> **LISTED RECORDS**:
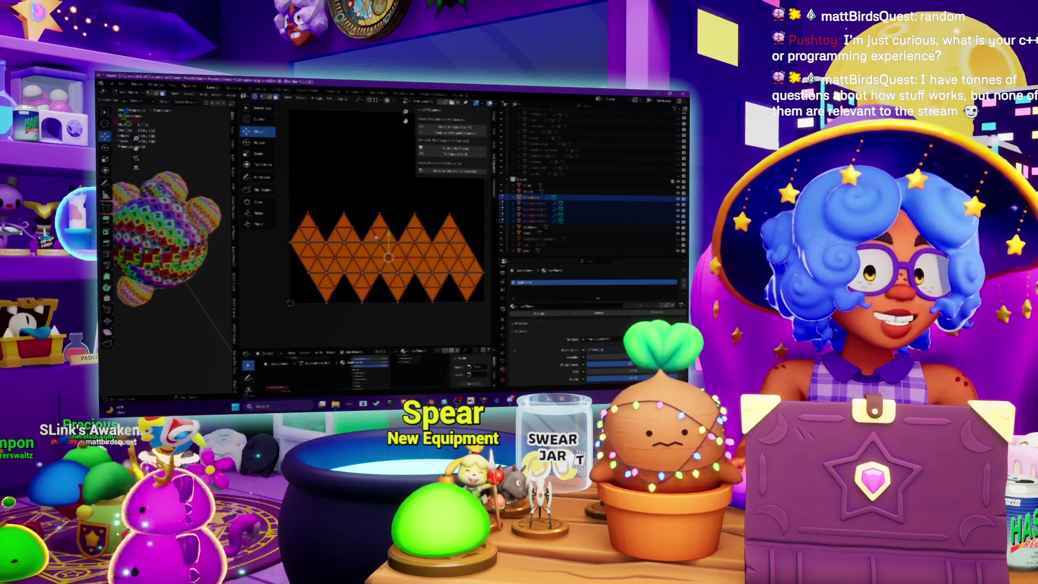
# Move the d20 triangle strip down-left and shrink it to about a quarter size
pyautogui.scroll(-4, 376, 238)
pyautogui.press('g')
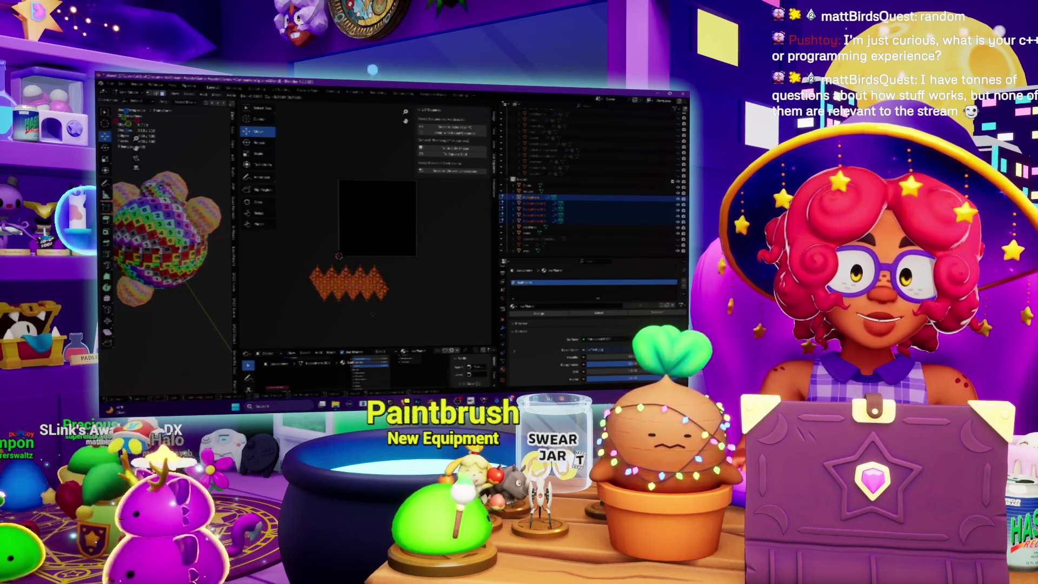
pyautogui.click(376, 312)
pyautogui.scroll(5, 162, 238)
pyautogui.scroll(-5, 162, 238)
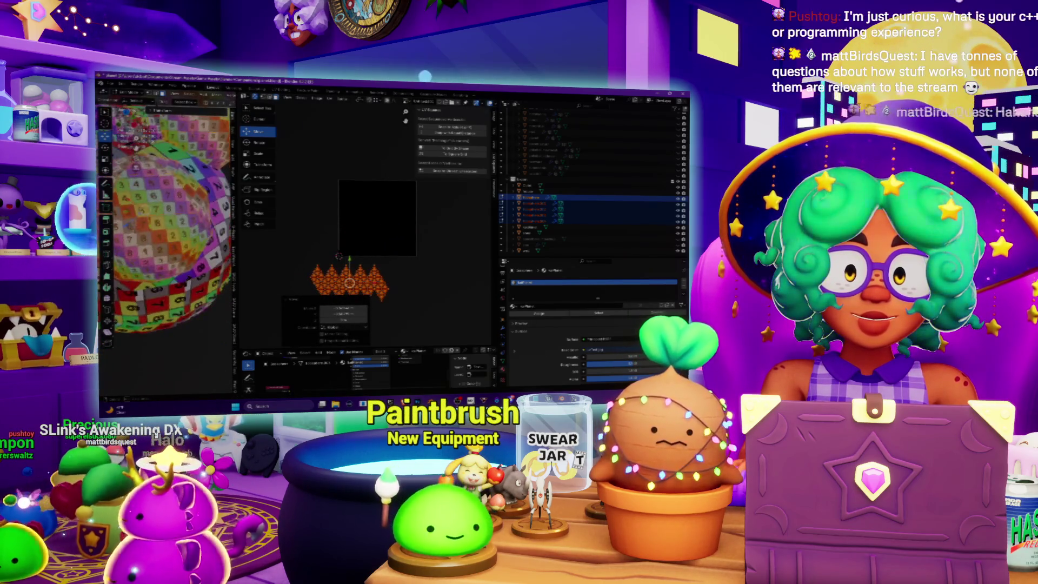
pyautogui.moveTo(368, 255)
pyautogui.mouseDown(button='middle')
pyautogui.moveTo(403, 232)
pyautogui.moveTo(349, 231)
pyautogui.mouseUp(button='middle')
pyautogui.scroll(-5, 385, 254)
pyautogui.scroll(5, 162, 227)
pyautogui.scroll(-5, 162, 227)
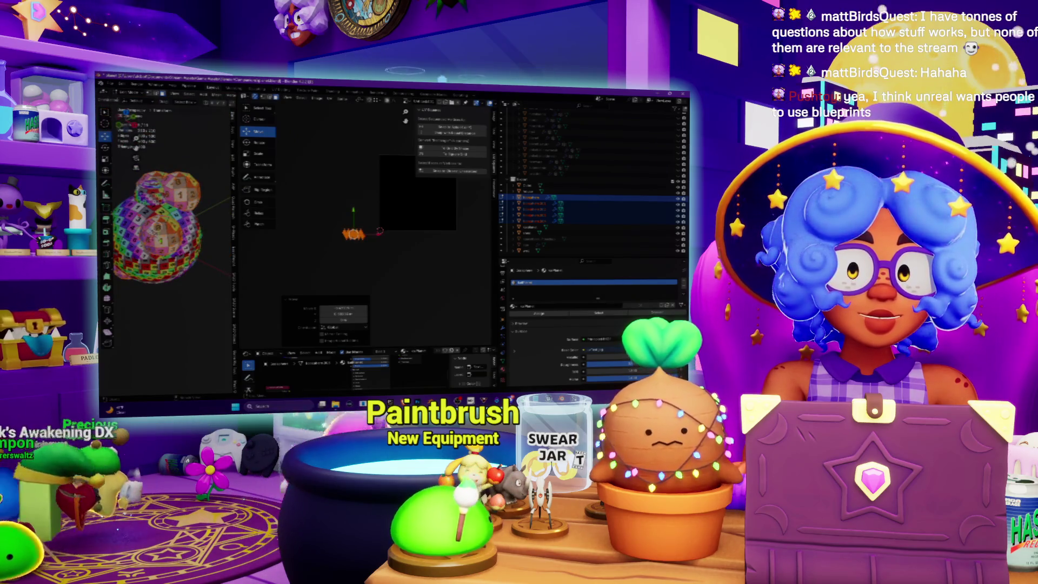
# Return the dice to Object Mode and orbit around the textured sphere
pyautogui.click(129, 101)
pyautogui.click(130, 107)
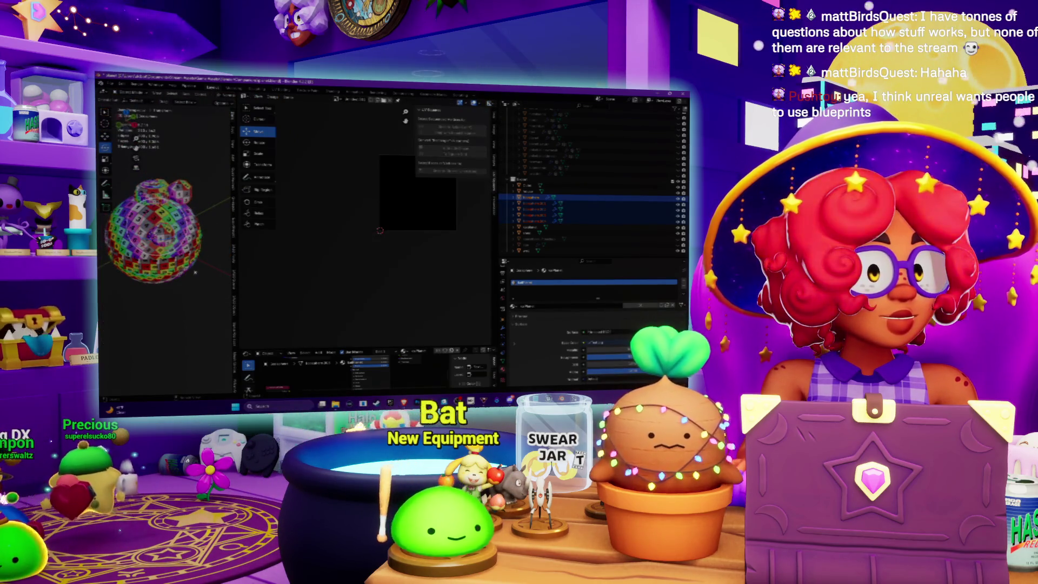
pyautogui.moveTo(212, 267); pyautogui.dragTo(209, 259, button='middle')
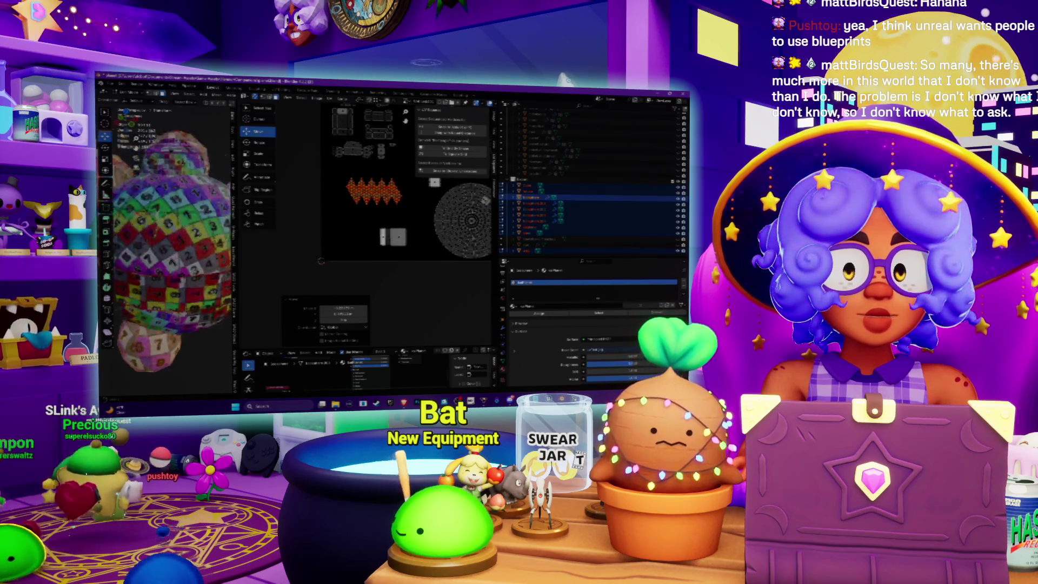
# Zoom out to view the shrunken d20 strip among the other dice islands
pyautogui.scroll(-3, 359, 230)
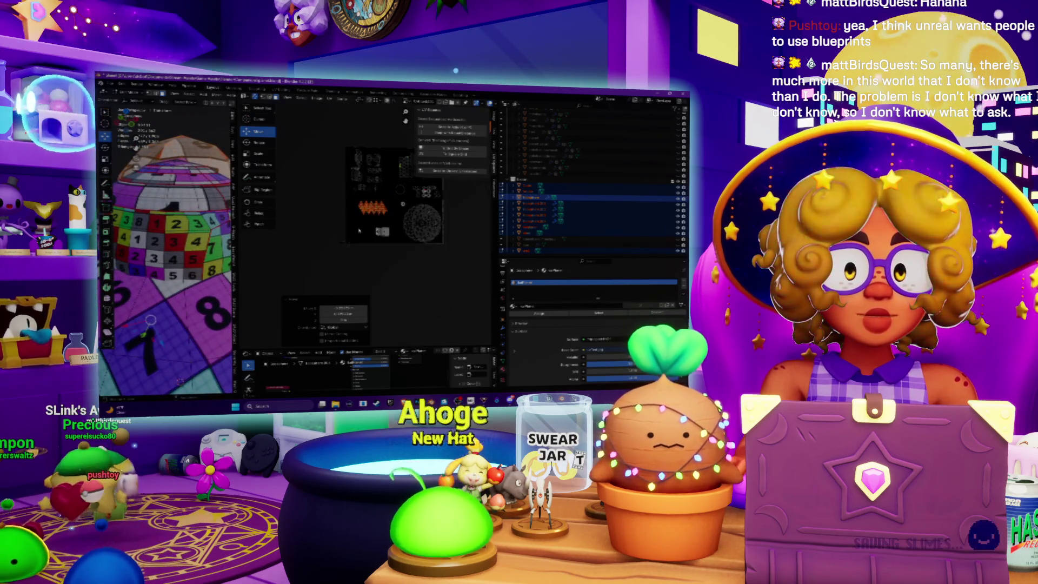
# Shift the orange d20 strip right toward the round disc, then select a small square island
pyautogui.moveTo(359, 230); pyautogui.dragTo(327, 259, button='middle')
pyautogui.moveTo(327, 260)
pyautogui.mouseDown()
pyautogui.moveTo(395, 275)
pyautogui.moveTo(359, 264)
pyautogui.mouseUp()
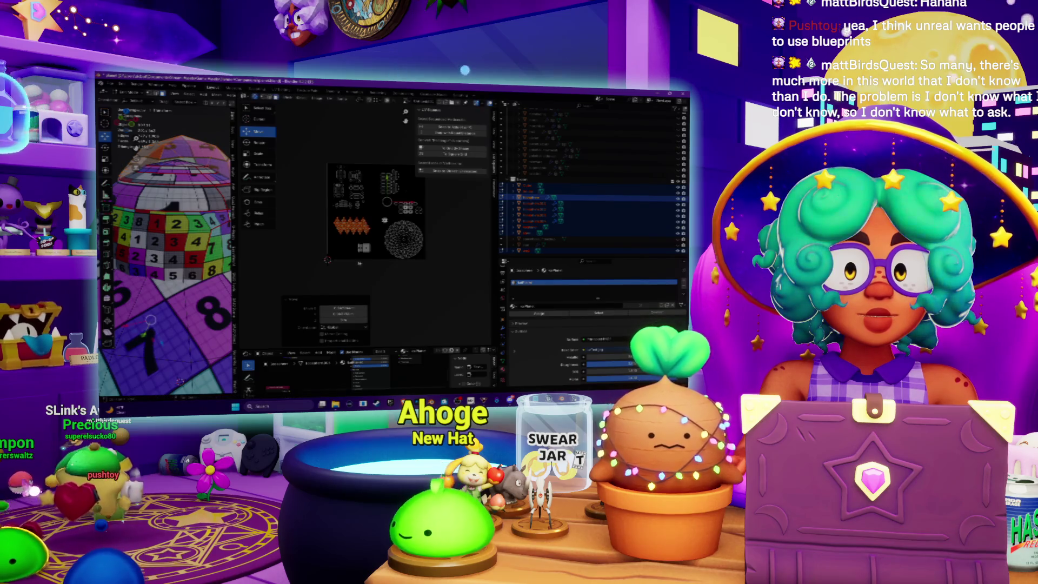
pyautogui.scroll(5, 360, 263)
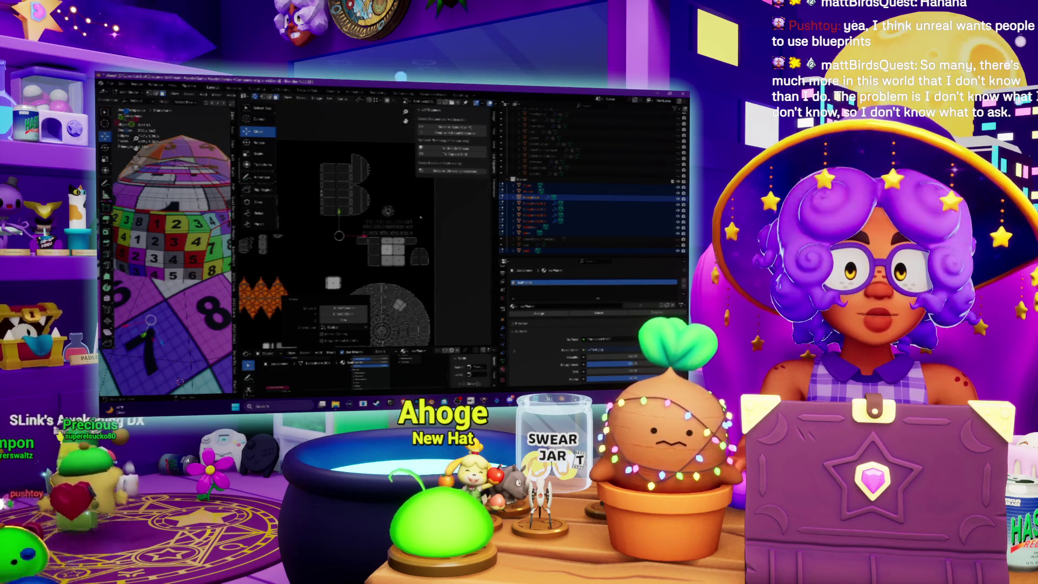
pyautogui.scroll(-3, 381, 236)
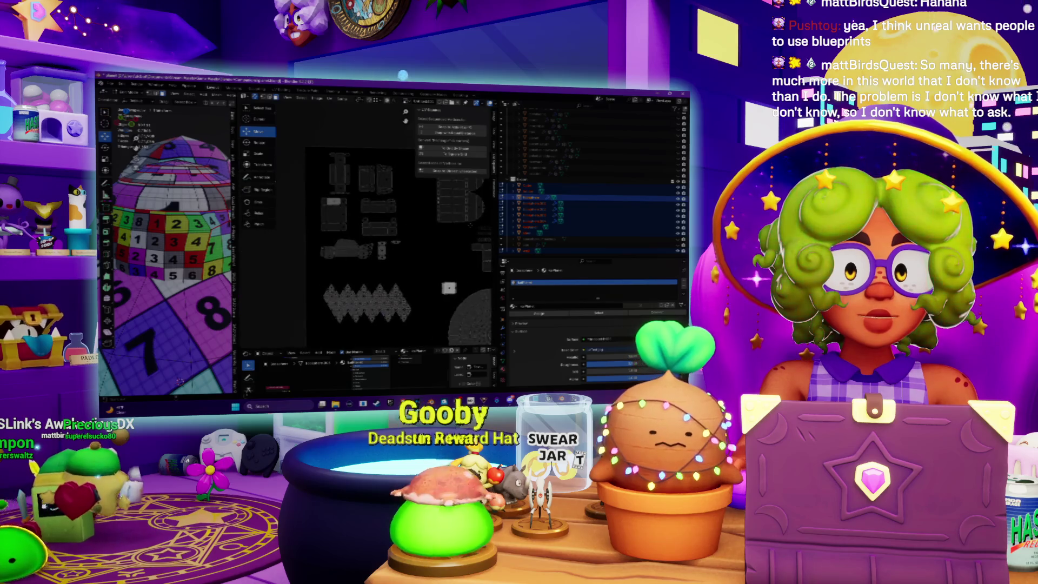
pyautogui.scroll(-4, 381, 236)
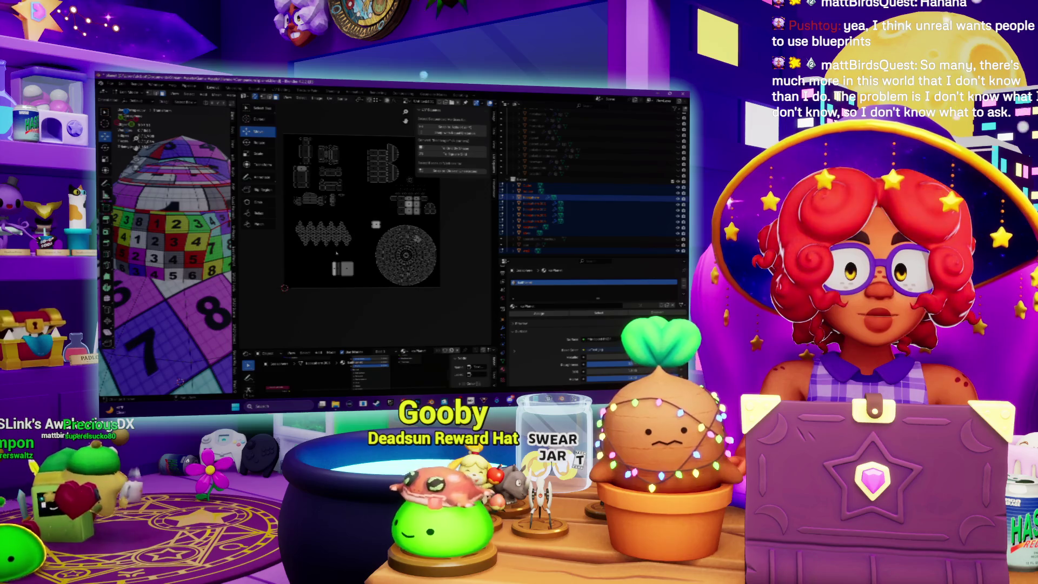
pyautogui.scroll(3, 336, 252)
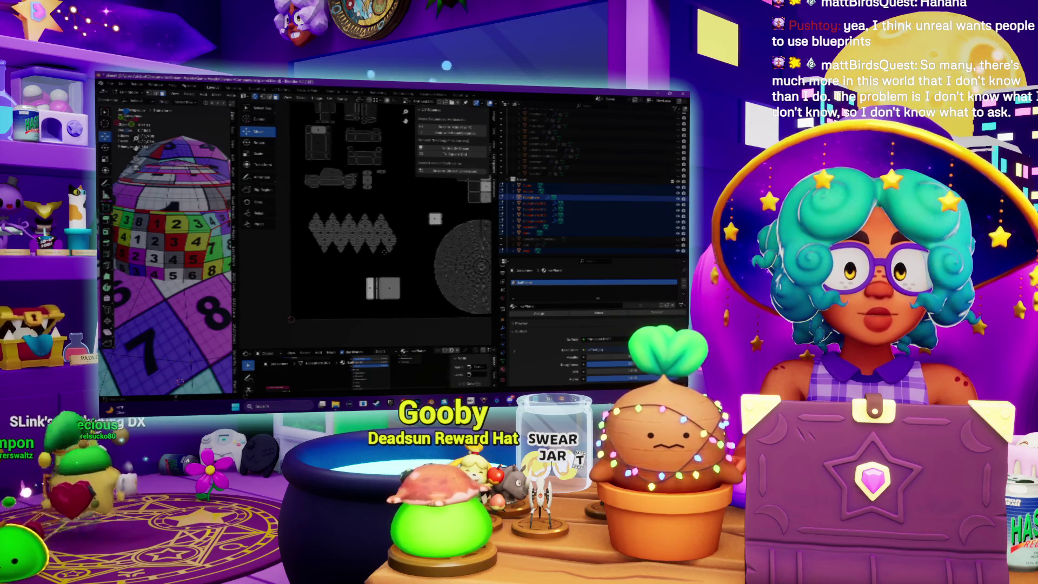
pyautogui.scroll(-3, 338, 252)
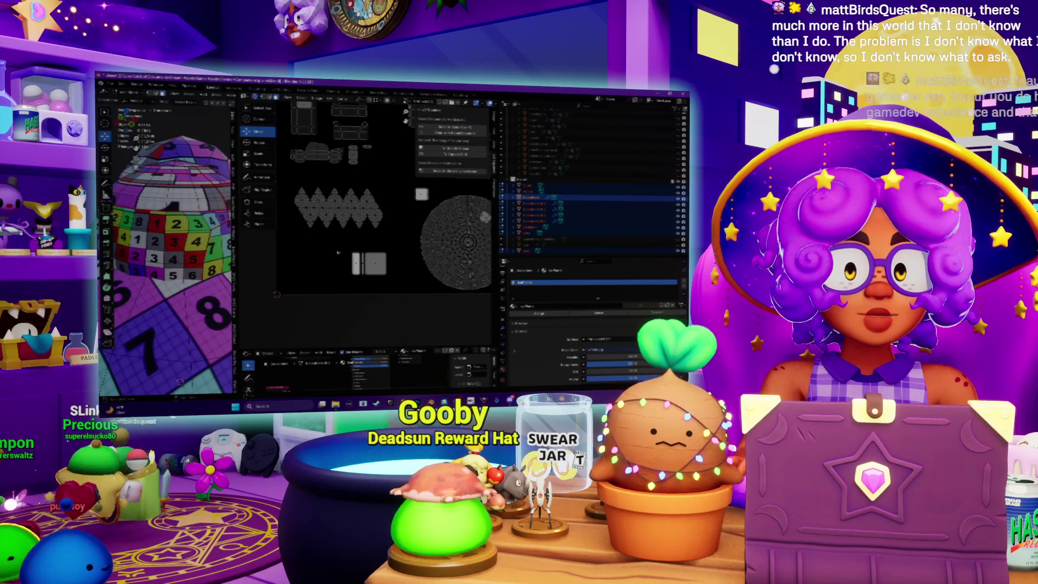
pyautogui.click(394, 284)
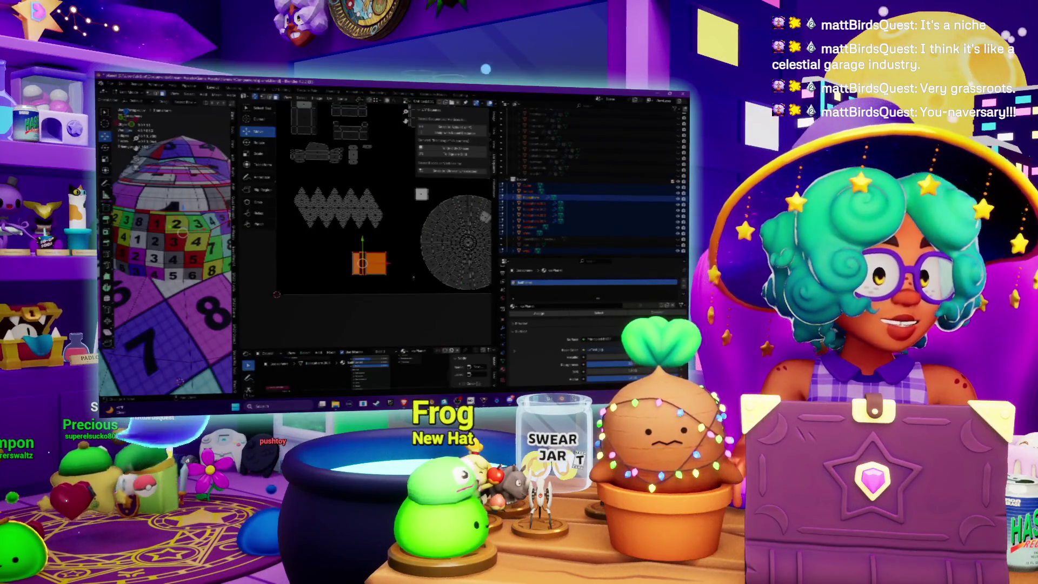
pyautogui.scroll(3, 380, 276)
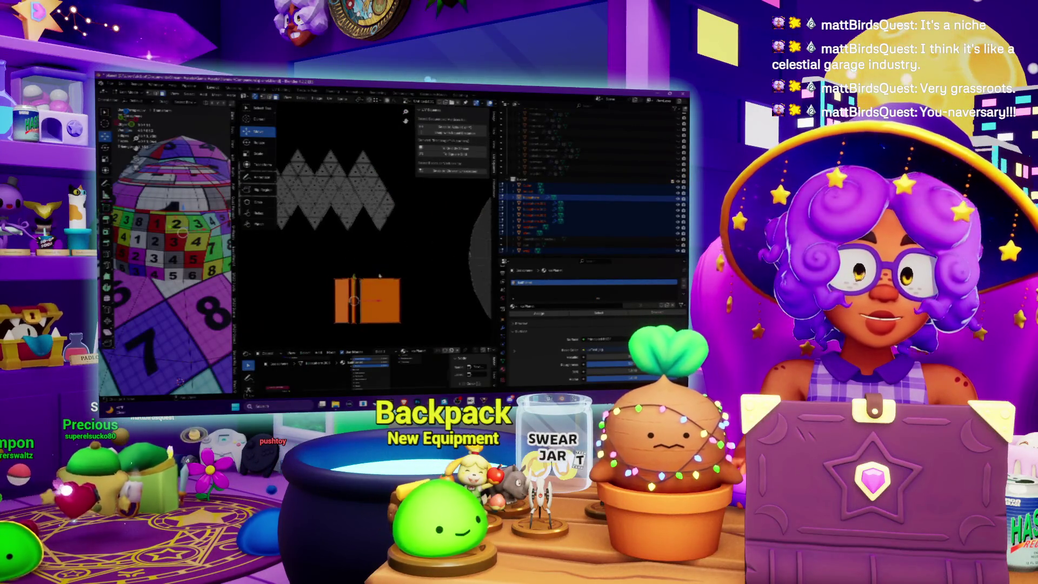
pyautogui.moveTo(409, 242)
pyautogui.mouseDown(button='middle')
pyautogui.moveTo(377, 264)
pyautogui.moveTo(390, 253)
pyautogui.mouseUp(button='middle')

> **WHAT IS EXPECTED**: Print the material above verbatim, no images.

> **FINAL ANSWER**:
# Move the d20 triangle strip down-left and shrink it to about a quarter size
pyautogui.scroll(-4, 376, 238)
pyautogui.press('g')
pyautogui.click(376, 312)
pyautogui.scroll(5, 162, 238)
pyautogui.scroll(-5, 162, 238)
pyautogui.moveTo(368, 255)
pyautogui.mouseDown(button='middle')
pyautogui.moveTo(403, 232)
pyautogui.moveTo(349, 231)
pyautogui.mouseUp(button='middle')
pyautogui.scroll(-5, 385, 254)
pyautogui.scroll(5, 162, 227)
pyautogui.scroll(-5, 162, 227)
# Return the dice to Object Mode and orbit around the textured sphere
pyautogui.click(129, 101)
pyautogui.click(130, 107)
pyautogui.moveTo(212, 267); pyautogui.dragTo(209, 259, button='middle')
# Zoom out to view the shrunken d20 strip among the other dice islands
pyautogui.scroll(-3, 359, 230)
# Shift the orange d20 strip right toward the round disc, then select a small square island
pyautogui.moveTo(359, 230); pyautogui.dragTo(327, 259, button='middle')
pyautogui.moveTo(327, 260)
pyautogui.mouseDown()
pyautogui.moveTo(395, 275)
pyautogui.moveTo(359, 264)
pyautogui.mouseUp()
pyautogui.scroll(5, 360, 263)
pyautogui.scroll(-3, 381, 236)
pyautogui.scroll(-4, 381, 236)
pyautogui.scroll(3, 336, 252)
pyautogui.scroll(-3, 338, 252)
pyautogui.click(394, 284)
pyautogui.scroll(3, 380, 276)
pyautogui.moveTo(409, 242)
pyautogui.mouseDown(button='middle')
pyautogui.moveTo(377, 264)
pyautogui.moveTo(390, 253)
pyautogui.mouseUp(button='middle')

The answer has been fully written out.